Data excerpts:
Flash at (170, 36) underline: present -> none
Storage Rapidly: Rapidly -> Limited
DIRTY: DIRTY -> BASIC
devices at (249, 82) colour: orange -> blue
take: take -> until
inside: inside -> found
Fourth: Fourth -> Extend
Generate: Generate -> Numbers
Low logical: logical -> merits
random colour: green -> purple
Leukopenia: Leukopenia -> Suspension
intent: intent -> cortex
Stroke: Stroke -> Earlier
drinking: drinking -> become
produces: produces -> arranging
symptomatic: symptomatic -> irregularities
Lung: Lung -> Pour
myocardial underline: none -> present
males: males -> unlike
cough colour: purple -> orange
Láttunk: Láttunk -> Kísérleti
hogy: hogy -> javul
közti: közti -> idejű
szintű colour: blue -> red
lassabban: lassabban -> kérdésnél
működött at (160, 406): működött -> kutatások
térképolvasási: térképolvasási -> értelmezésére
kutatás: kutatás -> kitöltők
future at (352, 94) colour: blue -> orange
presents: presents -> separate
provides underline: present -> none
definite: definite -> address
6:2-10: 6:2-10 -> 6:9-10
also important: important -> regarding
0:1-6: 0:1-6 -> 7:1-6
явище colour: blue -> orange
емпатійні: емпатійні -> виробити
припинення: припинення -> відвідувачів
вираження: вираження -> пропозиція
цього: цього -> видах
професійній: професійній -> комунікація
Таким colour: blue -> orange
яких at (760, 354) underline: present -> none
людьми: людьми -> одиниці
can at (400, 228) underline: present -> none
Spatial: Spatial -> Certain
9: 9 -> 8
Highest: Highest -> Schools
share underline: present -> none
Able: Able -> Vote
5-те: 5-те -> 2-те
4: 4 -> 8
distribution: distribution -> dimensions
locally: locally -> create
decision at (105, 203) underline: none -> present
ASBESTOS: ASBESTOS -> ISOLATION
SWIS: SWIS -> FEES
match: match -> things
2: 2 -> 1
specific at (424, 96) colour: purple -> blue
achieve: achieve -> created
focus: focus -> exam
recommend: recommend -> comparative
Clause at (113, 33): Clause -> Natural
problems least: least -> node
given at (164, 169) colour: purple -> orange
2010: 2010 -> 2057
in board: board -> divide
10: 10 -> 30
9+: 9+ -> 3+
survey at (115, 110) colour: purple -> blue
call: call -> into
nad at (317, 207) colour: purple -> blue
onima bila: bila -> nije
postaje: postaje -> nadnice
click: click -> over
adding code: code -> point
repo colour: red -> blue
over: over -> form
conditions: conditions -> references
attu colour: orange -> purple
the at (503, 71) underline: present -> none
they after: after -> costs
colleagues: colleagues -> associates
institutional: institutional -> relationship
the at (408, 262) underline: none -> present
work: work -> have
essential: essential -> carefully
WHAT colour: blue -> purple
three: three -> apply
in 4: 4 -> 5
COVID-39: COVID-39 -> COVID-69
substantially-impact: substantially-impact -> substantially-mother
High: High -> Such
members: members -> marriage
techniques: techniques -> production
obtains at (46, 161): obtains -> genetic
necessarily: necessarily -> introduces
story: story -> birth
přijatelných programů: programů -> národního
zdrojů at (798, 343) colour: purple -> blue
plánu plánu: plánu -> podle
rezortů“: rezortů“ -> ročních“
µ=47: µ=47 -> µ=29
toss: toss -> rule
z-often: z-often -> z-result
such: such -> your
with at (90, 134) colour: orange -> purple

▸ AIM OF THE EXERCISE
Rewrite all of the items above with every "colour" replaced by "color", leaving everything else untouched.

▸ THE RESULT
Flash at (170, 36) underline: present -> none
Storage Rapidly: Rapidly -> Limited
DIRTY: DIRTY -> BASIC
devices at (249, 82) color: orange -> blue
take: take -> until
inside: inside -> found
Fourth: Fourth -> Extend
Generate: Generate -> Numbers
Low logical: logical -> merits
random color: green -> purple
Leukopenia: Leukopenia -> Suspension
intent: intent -> cortex
Stroke: Stroke -> Earlier
drinking: drinking -> become
produces: produces -> arranging
symptomatic: symptomatic -> irregularities
Lung: Lung -> Pour
myocardial underline: none -> present
males: males -> unlike
cough color: purple -> orange
Láttunk: Láttunk -> Kísérleti
hogy: hogy -> javul
közti: közti -> idejű
szintű color: blue -> red
lassabban: lassabban -> kérdésnél
működött at (160, 406): működött -> kutatások
térképolvasási: térképolvasási -> értelmezésére
kutatás: kutatás -> kitöltők
future at (352, 94) color: blue -> orange
presents: presents -> separate
provides underline: present -> none
definite: definite -> address
6:2-10: 6:2-10 -> 6:9-10
also important: important -> regarding
0:1-6: 0:1-6 -> 7:1-6
явище color: blue -> orange
емпатійні: емпатійні -> виробити
припинення: припинення -> відвідувачів
вираження: вираження -> пропозиція
цього: цього -> видах
професійній: професійній -> комунікація
Таким color: blue -> orange
яких at (760, 354) underline: present -> none
людьми: людьми -> одиниці
can at (400, 228) underline: present -> none
Spatial: Spatial -> Certain
9: 9 -> 8
Highest: Highest -> Schools
share underline: present -> none
Able: Able -> Vote
5-те: 5-те -> 2-те
4: 4 -> 8
distribution: distribution -> dimensions
locally: locally -> create
decision at (105, 203) underline: none -> present
ASBESTOS: ASBESTOS -> ISOLATION
SWIS: SWIS -> FEES
match: match -> things
2: 2 -> 1
specific at (424, 96) color: purple -> blue
achieve: achieve -> created
focus: focus -> exam
recommend: recommend -> comparative
Clause at (113, 33): Clause -> Natural
problems least: least -> node
given at (164, 169) color: purple -> orange
2010: 2010 -> 2057
in board: board -> divide
10: 10 -> 30
9+: 9+ -> 3+
survey at (115, 110) color: purple -> blue
call: call -> into
nad at (317, 207) color: purple -> blue
onima bila: bila -> nije
postaje: postaje -> nadnice
click: click -> over
adding code: code -> point
repo color: red -> blue
over: over -> form
conditions: conditions -> references
attu color: orange -> purple
the at (503, 71) underline: present -> none
they after: after -> costs
colleagues: colleagues -> associates
institutional: institutional -> relationship
the at (408, 262) underline: none -> present
work: work -> have
essential: essential -> carefully
WHAT color: blue -> purple
three: three -> apply
in 4: 4 -> 5
COVID-39: COVID-39 -> COVID-69
substantially-impact: substantially-impact -> substantially-mother
High: High -> Such
members: members -> marriage
techniques: techniques -> production
obtains at (46, 161): obtains -> genetic
necessarily: necessarily -> introduces
story: story -> birth
přijatelných programů: programů -> národního
zdrojů at (798, 343) color: purple -> blue
plánu plánu: plánu -> podle
rezortů“: rezortů“ -> ročních“
µ=47: µ=47 -> µ=29
toss: toss -> rule
z-often: z-often -> z-result
such: such -> your
with at (90, 134) color: orange -> purple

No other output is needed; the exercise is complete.